In 1995 I ordained at the Kanduboda Meditation Centre near Delgoda, about 35 km north-east of Colombo in Sri Lanka, and the following year took my higher ordination at the same centre.
Not long after higher ordination we heard the terrifying news that Coca-Cola were going to buy the land next door to the Centre for a bottling plant. Nothing could have been more out of place.
However, as the Centre was very influential they managed to contact some politicians and raise a hue and cry about the plan and, although I am hazy about the details, they eventually got it stopped.
The land the bottling factory was going to be built on was acquired by some devotees for around SLR 20m and was donated to Ven Gampaha Pemasiri, who is the foremost disciple of the founder of the Centre, Ven Kahapitiye Sumathipala Nahimi.
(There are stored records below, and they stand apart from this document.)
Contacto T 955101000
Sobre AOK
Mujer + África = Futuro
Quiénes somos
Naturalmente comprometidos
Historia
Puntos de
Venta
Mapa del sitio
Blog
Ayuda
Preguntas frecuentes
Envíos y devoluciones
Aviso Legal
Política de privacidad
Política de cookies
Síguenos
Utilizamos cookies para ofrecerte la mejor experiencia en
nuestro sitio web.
The site that the new Centre was on had in fact been the original site for the Centre when it was founded in 1956, which had been moved at some point to the adjacent land next door.
Ven Pemasiri had previously been in charge at the Centre, but had left in the 80s and had been in charge at the sister Lanka Vipassana Meditation Centre in Colombo 7, where we used to stay when in town.
I am unsure when Ven Pemasiri moved in to the new land and started construction, but it must have been around 2003, when I visited the new Centre and was shown around and told the development plans.
For various reasons that was the last I saw of it until I returned there on a short trip to Sri Lanka in May this year, when I was fortunate enough to stay there for just under a month.
Needless to stay the Centre has undergone a huge transformation since I was last there and now has over 50 kutis (cottages) and dormitories, and the flora has also evolved from a more or less barren coconut estate into a mixed woodland area, with many trees and bushes.
Other developments included the building of a new Chetiya to hold Buddha relics, which was sponsored by the biscuit firm Maliban and designed and built in accordance with Ven Pemasiri’s ideas, and a number of halls for chanting and meditation.
I was fortunate enough to be there during the Poson Full Moon day, and it was well decorated for the occasion, with beautiful floral arrangements around the Bodhi Tree and Poson Lanterns at night.
Although I wasn’t able to photograph this, it should be mentioned that some of the most interesting Dhamma talks I have heard were being given daily at the centre by Ven Pemasiri, whose knowledge of both theory and practice is outstanding.